§ PROBLEM TO SOLVE
List every proper name that appears in the split-record review.

This split originally came out as an extremely limited cassette on the label What We Do Is Secret in a run of just 50 copies; Gnarled Forest have resurrected it onto vinyl for the rest of us shlubs who missed out on the tape, pressing up 300 copies of this record on black vinyl and packaging it in a 10" sleeve with minimal silkscreened black and white artwork and a thick cardstock insert that's covered with rad-looking skulls. Can never get enough skulls, you know? This is a great teamup between one of my favorite avant-industrial-blacksludge duos, Blue Sabbath Black Cheer, and their buddies in Dried Up Corpse, who dredge up their own brand of blackened noise-soaked dirge...

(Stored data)
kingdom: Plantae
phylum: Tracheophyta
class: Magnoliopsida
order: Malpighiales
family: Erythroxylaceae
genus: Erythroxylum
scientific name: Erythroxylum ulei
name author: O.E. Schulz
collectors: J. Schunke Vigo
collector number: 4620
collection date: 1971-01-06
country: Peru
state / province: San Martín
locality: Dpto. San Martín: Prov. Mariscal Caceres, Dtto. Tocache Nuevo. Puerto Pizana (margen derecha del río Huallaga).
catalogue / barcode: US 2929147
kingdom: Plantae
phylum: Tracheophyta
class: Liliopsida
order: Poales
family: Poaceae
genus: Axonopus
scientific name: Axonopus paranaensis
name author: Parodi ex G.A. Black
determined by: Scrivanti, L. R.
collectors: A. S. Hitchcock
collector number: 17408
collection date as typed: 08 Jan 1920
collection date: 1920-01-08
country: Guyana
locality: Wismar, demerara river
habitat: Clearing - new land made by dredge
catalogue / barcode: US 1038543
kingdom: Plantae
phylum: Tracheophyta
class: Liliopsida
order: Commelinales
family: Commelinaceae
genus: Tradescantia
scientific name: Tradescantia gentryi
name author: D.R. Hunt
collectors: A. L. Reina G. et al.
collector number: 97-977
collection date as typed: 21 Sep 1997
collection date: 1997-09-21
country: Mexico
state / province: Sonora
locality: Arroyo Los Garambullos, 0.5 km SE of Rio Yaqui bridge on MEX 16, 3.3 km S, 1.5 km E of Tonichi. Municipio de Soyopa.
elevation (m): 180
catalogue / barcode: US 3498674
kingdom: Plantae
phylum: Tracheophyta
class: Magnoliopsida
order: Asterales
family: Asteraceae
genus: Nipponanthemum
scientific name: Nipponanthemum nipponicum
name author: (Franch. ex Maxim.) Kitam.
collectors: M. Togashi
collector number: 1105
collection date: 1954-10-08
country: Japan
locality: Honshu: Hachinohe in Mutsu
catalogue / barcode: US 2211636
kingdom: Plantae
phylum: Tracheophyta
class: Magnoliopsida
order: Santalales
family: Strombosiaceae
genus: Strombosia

§ SOLUTION FOR THIS TASK
What We Do Is Secret, Gnarled Forest, Blue Sabbath Black Cheer, Dried Up Corpse